There is a disturbing similarity to how the election of an African
American president has masked the worsening realities for large numbers
of African Americans—in the words of prison rights activist and scholar
Ruth Wilson Gilmore, “One African American in the White House and a
million in prison.” Professional opportunities for a narrow stratum of
women have masked the worsening realities of life for millions of women
caught up in the welfare system, the prison system, low-paying service
jobs, domestic violence, and the ideological misogyny of growing
fundamentalist religious and political perspectives.

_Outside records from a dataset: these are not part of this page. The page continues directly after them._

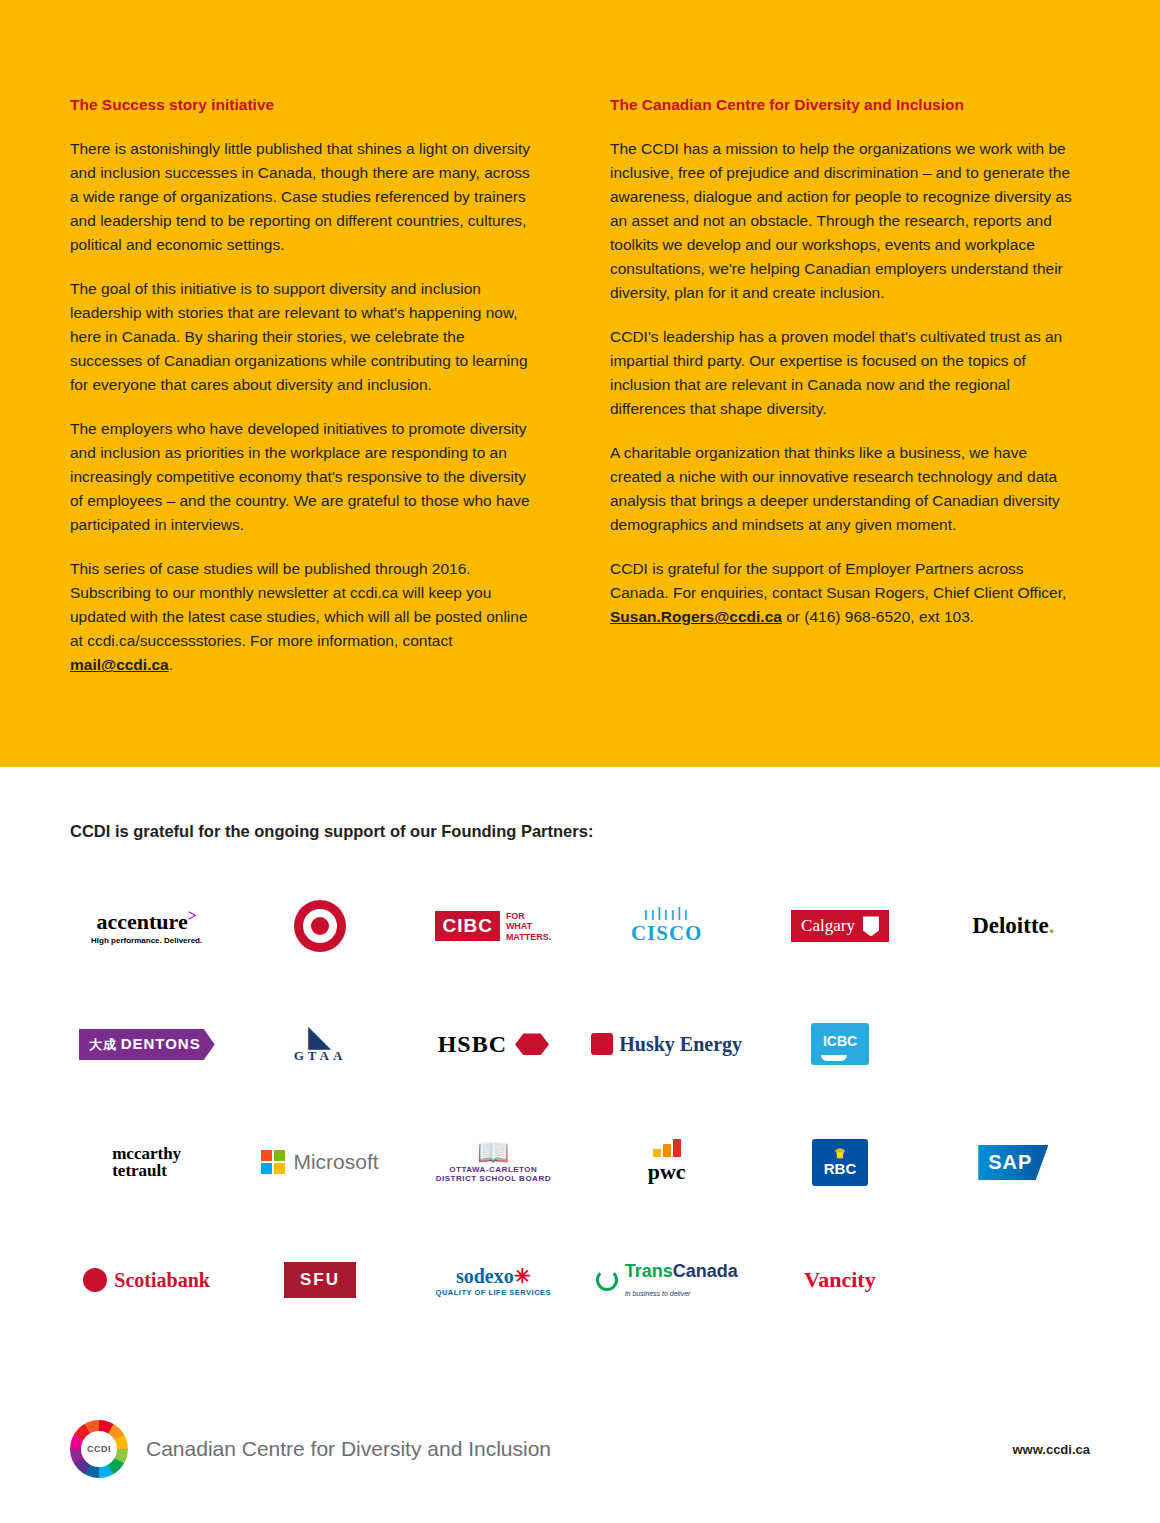The Success story initiative
There is astonishingly little published that shines a light on diversity and inclusion successes in Canada, though there are many, across a wide range of organizations. Case studies referenced by trainers and leadership tend to be reporting on different countries, cultures, political and economic settings.
The goal of this initiative is to support diversity and inclusion leadership with stories that are relevant to what's happening now, here in Canada. By sharing their stories, we celebrate the successes of Canadian organizations while contributing to learning for everyone that cares about diversity and inclusion.
The employers who have developed initiatives to promote diversity and inclusion as priorities in the workplace are responding to an increasingly competitive economy that's responsive to the diversity of employees – and the country. We are grateful to those who have participated in interviews.
This series of case studies will be published through 2016. Subscribing to our monthly newsletter at ccdi.ca will keep you updated with the latest case studies, which will all be posted online at ccdi.ca/successstories. For more information, contact mail@ccdi.ca.
The Canadian Centre for Diversity and Inclusion
The CCDI has a mission to help the organizations we work with be inclusive, free of prejudice and discrimination – and to generate the awareness, dialogue and action for people to recognize diversity as an asset and not an obstacle. Through the research, reports and toolkits we develop and our workshops, events and workplace consultations, we're helping Canadian employers understand their diversity, plan for it and create inclusion.
CCDI's leadership has a proven model that's cultivated trust as an impartial third party. Our expertise is focused on the topics of inclusion that are relevant in Canada now and the regional differences that shape diversity.
A charitable organization that thinks like a business, we have created a niche with our innovative research technology and data analysis that brings a deeper understanding of Canadian diversity demographics and mindsets at any given moment.
CCDI is grateful for the support of Employer Partners across Canada. For enquiries, contact Susan Rogers, Chief Client Officer, Susan.Rogers@ccdi.ca or (416) 968-6520, ext 103.
CCDI is grateful for the ongoing support of our Founding Partners:
accenture>High performance. Delivered.
CIBC FOR
WHAT
MATTERS.
ıılıılı
CISCO
Calgary
Deloitte.
大成DENTONS
◣
GTAA
HSBC
Husky Energy
ICBC
mccarthy
tetrault
Microsoft
📖
OTTAWA-CARLETON
DISTRICT SCHOOL BOARD
pwc
♛RBC
SAP
Scotiabank
SFU
sodexo✳
QUALITY OF LIFE SERVICES
TransCanada
In business to deliver
Vancity
Canadian Centre for Diversity and Inclusion
www.ccdi.ca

The Stereotype of the ‘Lazy Teacher’
The
vilification of K-12 teachers is part and parcel of this misogyny. Last
year, when teachers led the occupation of the Wisconsin state capitol,
many pointed out the obvious: Attacks on teachers—and other public
sector workers like nurses and social workers—are overwhelmingly attacks
on women. When “reformers” from former D.C. superintendent Michelle
Rhee to New Jersey Gov. Chris Christie portray teachers as incompetent,
incapable of leadership, and selfish, they don’t need to specify women
teachers for that to be the image in people’s minds—76 percent of U.S.
teachers are women; at the elementary school level, it’s nearly 90
percent. As education blogger Sabrina Stevens Shupe wrote recently, “The
predominantly female teaching profession [is] among the latest
[targets] in a long tradition of projecting community/social anxieties
onto ‘bad’ women—from ‘witches’ to bad mothers to feminists and beyond.”